Docker

zenflow ships an official multi-arch container image at ghcr.io/zendev-sh/zenflow. Each release publishes linux/amd64 and linux/arm64 variants on GitHub Container Registry, built from a distroless base with the static zenflow binary as the entrypoint.

This page covers the official image, the env-var contract for API keys, a Kubernetes Job manifest, and (at the bottom) instructions for building your own image if you need to.

Official image

# Pull the latest release (multi-arch manifest; Docker picks amd64/arm64).
docker pull ghcr.io/zendev-sh/zenflow:latest

# Pin to a specific release for production.
docker pull ghcr.io/zendev-sh/zenflow:v0.1.0-pre

Available tags:

Tag	What it points at
latest	Most recent release (skipped on prereleases).
v0.1.0-pre	Specific release. Pin this in production.
v0.1	Latest patch in the v0.1.x line.
v0.1.0-pre-amd64 / v0.1.0-pre-arm64	Single-arch variants (rarely needed; the manifest above resolves automatically).

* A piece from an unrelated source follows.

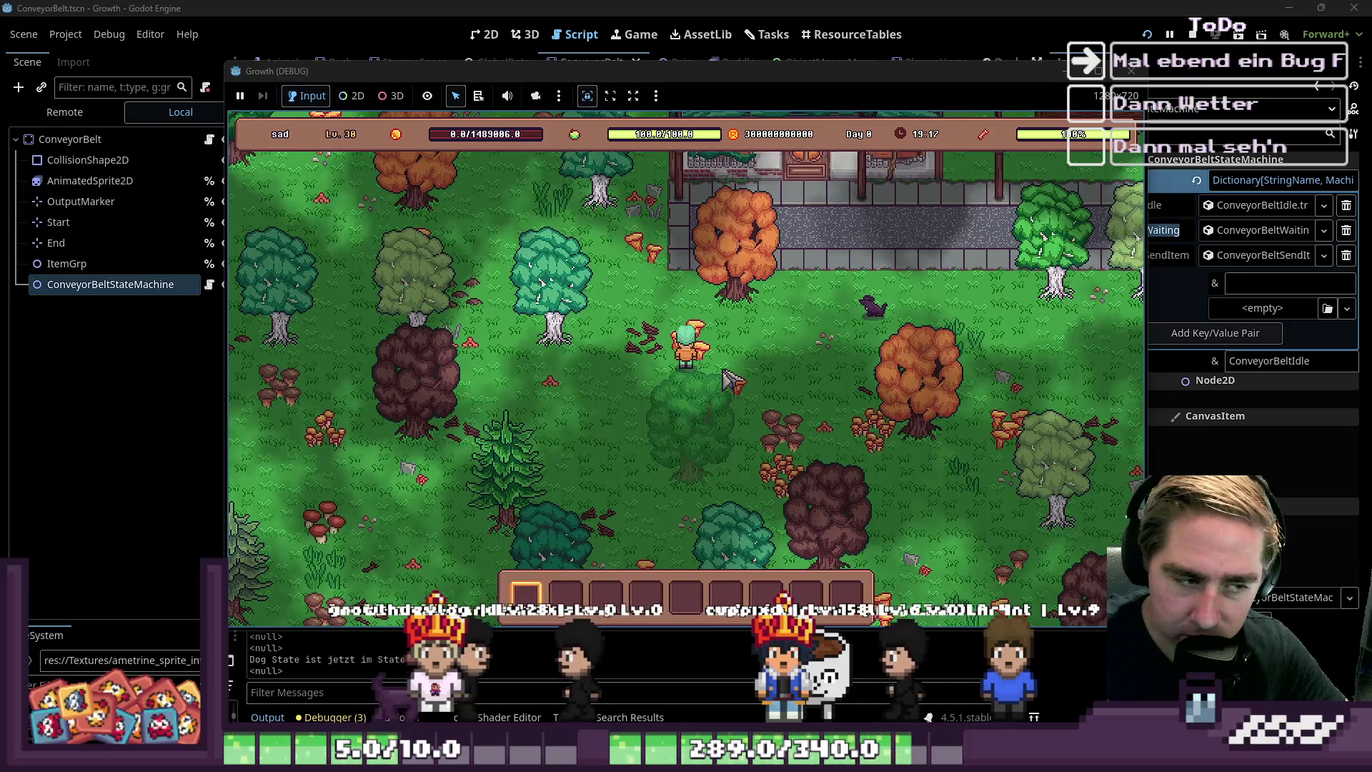
key("w")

Note: floating major.minor tags (like :v0.1) and :latest are only published for stable releases (no prerelease suffix). Use the full prerelease tag (e.g., :v0.1.0-pre) for prerelease binaries.

What ships:

• Distroless nonroot base (gcr.io/distroless/static-debian12:nonroot). No shell, no package manager, no attack surface. Runs as UID 65532.
• Static zenflow binary at /usr/local/bin/zenflow (built with CGO_ENABLED=0 -trimpath -ldflags="-s -w").
• Default WORKDIR=/wd. Mount your workflow directory there.
• ENTRYPOINT is zenflow. Pass subcommands directly: docker run ... ghcr.io/zendev-sh/zenflow:latest flow workflow.yaml.
• OCI labels for org.opencontainers.image.{title,version,source,url,revision,licenses,created}. docker inspect shows everything.

Running locally

docker run --rm \
    -e GEMINI_API_KEY \
    -e AWS_ACCESS_KEY_ID \
    -e AWS_SECRET_ACCESS_KEY \
    -e AWS_REGION=us-east-1 \
    -v "$(pwd)":/wd -w /wd \
    ghcr.io/zendev-sh/zenflow:v0.1.0-pre \
    flow workflow.yaml --json

Notes:

• -e VAR (without =value) forwards the env var from your shell into the container. Combine with set -a; source .env; set +a locally so the keys come from the gitignored .env file rather than being typed inline.
• -v "$(pwd)":/wd -w /wd mounts the current directory at the image's default workdir, so relative paths in the workflow YAML work as if you ran the binary directly.
• The image's ENTRYPOINT is zenflow, so the first positional arg is a subcommand (flow, goal, agent, validate, plan, --help, --version).
• For read-only mounts, swap -v "$(pwd)":/wd for -v "$(pwd)":/wd:ro. The CLI doesn't write to the workflow directory.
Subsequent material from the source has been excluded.